Osman Ulagay

Osman Ulagay

oulagay@milliyet.com.tr

Tüm Yazıları
Haberin Devamı


Bir ara siyasete de heves etmiş olan işadamı Cem Boyner, seçim akşamı CNN - Türk’te yayımlanan değerlendirmesinde iki önemli saptama yaptı. Boyner’e göre: (1) Siyasetin yozlaşmış merkezinden sisteme itiraz gelmediği için tepki uçların birinden gelmiş ve AKP merkezdeki boşluğu doldurmuştu; (2) AKP değişim talebini temsil ettiği için halktan büyük destek görmüştü ve bu desteğin sürmesi değişim talebinin karşılanmasına bağlıydı.
Boyner’in bu iki saptaması 3 Kasım seçimlerinde seçmenin verdiği mesajı çok güzel özetliyor bence. Seçmen, merkez sağın kokuşmuş liderlerini tasfiye edip değişim isteğini açıkça ortaya koyarken Türkiye’yi kaosa sürüklemeye hevesli olanlara da fazla prim vermeyerek, düzenli bir değişimden yana olduğunu gösterdi. IMF’yi kovmaktan söz eden partilerin toplam oyu yüzde 10’a bile erişemezken IMF ile çalışmayı taahhüt eden AKP ve CHP oyların yaklaşık yüzde 54’ünü aldı.
Toplumsal sıkıntıların doruğa çıktığı bir noktada CHP ve DSP’nin aldığı oy toplamının yüzde 20’de kalması ise değişim talebinin kendini merkez solda konumlandıran partiler için de geçerli olduğunu ortaya koydu. Bu sonuçlar CHP’nin de ancak yeni bir liderin önderliğinde, yeni bir anlayışla seçmenin değişim talebini karşılayabileceğini düşündürüyor.

Halkın istediği değişim
Bu noktada seçmeni ilgilendiren değişimin siyasetteki değişimden ibaret olmadığını unutmamak gerekiyor.

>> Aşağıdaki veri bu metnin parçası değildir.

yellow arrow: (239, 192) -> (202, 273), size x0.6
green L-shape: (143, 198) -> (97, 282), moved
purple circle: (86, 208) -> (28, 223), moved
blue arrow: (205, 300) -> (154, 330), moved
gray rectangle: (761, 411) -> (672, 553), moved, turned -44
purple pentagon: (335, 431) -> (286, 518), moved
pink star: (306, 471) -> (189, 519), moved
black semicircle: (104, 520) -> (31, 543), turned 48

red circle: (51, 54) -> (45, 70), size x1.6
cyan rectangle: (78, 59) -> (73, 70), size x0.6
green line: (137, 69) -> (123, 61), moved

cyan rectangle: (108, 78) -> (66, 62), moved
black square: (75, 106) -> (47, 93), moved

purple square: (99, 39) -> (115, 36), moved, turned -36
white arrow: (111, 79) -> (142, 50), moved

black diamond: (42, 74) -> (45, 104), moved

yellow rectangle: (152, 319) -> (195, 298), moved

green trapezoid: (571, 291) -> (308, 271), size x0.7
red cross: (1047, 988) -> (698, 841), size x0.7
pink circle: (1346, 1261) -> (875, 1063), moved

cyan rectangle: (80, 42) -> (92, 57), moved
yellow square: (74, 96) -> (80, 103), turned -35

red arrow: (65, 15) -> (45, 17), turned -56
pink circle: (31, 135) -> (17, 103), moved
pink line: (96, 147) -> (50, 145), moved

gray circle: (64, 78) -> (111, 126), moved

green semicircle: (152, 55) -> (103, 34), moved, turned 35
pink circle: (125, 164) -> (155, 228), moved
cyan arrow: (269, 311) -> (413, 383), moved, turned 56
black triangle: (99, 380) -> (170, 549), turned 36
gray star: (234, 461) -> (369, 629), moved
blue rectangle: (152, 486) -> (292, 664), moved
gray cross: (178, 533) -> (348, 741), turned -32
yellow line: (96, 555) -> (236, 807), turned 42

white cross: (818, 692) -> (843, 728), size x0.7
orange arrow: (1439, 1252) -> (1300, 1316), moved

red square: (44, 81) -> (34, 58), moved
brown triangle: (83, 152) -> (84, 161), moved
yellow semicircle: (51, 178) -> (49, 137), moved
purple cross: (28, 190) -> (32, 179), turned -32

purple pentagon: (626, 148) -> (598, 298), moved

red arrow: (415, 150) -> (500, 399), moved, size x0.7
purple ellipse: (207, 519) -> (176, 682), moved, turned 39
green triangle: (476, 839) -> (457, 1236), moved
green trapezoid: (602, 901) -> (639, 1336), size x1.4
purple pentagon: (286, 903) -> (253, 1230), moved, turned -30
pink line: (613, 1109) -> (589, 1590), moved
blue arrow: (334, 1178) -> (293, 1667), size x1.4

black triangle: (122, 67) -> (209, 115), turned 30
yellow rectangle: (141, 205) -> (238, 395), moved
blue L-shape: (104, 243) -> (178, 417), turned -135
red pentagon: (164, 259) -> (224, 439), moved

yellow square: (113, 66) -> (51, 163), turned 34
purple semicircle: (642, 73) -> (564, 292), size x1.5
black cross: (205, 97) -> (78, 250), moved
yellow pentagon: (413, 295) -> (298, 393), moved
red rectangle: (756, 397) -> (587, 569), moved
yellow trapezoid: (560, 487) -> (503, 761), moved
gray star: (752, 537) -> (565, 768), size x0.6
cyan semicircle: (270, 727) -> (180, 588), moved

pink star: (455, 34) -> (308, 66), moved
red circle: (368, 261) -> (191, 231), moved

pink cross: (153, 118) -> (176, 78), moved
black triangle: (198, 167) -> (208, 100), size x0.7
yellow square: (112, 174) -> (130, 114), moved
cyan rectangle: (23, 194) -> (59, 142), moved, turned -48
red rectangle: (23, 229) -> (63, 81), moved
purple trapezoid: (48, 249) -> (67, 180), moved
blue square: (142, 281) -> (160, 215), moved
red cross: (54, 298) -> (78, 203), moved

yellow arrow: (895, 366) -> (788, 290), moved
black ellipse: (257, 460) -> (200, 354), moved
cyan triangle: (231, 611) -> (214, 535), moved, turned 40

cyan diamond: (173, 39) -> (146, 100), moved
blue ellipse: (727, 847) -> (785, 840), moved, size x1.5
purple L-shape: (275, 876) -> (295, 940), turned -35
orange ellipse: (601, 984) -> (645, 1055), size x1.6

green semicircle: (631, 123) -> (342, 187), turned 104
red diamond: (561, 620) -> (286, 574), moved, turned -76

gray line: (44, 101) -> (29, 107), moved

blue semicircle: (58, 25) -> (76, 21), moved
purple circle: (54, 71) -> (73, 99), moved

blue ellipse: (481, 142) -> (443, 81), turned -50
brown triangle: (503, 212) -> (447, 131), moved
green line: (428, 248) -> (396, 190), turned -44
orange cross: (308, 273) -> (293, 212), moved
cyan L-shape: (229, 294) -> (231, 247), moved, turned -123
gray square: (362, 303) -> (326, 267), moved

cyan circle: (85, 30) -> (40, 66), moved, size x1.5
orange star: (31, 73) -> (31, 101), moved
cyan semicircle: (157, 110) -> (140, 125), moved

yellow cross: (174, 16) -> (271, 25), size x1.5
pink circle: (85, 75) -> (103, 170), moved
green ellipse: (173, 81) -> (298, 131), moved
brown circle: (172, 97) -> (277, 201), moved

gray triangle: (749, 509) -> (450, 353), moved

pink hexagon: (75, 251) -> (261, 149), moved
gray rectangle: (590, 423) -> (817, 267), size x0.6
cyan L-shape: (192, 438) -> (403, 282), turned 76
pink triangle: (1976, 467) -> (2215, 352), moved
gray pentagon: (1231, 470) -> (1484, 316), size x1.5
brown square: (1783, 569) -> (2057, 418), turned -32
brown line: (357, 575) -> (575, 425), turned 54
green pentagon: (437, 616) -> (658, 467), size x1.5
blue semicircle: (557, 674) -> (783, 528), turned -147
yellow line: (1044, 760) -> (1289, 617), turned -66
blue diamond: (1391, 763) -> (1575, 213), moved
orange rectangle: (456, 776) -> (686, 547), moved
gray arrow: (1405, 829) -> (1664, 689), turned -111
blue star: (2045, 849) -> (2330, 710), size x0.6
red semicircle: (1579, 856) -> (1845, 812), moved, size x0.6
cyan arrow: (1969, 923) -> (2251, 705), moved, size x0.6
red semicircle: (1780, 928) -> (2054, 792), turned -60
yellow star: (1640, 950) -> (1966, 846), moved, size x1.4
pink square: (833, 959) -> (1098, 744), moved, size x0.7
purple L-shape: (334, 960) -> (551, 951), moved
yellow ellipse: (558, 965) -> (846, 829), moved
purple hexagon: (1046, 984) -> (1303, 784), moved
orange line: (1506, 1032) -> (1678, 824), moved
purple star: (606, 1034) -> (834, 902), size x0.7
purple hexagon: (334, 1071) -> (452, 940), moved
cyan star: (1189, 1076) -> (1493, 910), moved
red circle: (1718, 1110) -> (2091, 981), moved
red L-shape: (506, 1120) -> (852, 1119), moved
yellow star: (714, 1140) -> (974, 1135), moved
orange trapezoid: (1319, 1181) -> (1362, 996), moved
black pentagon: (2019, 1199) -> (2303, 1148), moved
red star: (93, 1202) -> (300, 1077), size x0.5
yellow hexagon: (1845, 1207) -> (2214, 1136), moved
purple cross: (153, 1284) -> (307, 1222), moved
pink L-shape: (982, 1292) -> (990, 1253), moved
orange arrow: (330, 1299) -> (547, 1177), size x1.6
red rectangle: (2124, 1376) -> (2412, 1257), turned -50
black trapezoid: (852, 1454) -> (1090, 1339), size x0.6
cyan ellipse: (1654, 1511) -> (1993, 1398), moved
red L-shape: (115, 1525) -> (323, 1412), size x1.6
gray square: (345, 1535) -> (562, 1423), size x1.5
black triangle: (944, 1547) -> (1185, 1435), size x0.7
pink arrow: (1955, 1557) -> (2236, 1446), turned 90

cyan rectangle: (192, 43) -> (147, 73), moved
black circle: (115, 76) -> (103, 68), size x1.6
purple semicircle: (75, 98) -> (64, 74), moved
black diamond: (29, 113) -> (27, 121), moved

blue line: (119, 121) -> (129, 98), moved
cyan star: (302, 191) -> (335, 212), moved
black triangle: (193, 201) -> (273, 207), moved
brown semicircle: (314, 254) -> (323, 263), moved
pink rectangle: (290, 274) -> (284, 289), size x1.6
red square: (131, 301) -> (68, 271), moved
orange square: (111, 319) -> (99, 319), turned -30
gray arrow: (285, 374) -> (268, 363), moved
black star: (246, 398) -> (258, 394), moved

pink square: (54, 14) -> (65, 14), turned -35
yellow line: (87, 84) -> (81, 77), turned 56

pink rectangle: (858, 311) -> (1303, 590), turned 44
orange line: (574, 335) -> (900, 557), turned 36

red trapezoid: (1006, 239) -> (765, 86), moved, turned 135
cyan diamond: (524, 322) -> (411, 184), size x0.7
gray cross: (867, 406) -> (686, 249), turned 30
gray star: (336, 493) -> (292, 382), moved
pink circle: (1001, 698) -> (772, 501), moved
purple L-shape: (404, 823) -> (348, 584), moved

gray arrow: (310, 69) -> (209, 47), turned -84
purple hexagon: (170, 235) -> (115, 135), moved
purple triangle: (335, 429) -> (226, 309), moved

Kokuşmuş liderlerin tasfiyesi ilk anda geçici bir tatmin sağlasa da asıl önemli olan, toplumun çok geniş bir kesimini ekonomik sıkıntılarla karşı karşıya bırakan koşulların değişmesi. Bunun kolay olmadığı ve mucize çözümünün bulunmadığı ise ortada. AKP lideri Erdoğan’ın, seçim gecesi sorulan bir soruyu yanıtlarken, halkın feraha çıkması için üç yıllık bir sürenin gerekliğinden söz etmesi bu zorlukların bilincinde olduğunu gösteriyor. AKP’nin önündeki görev bu zorlukları, kendisine büyük destek veren halka anlatarak doğru yolda adım adım ilerlemesi ve beklenen değişimi karışıklığa meydan vermeden gerçekleştirmesi.
Yoksulluk ve yoksunluk kıskacındaki halkın değişim talebini dış dünyaya anlatmak için de konjonktür elverişli. Brezilya’da Lula’nın İşçi Partisi’nden sonra Türkiye’de AKP’nin seçim zaferi, New York Times’ın deyimiyle "istikrarı bozmadan yoksulluğu ve eşitsizliği azaltacak politikalar uygulamanın zorunlu hale geldiğini" gözler önüne seriyor. Seçmenden güçlü bir destek alan AKP bu fırsatı iyi değerlendirebildiği takdirde Türkiye’nin önü açılabilir.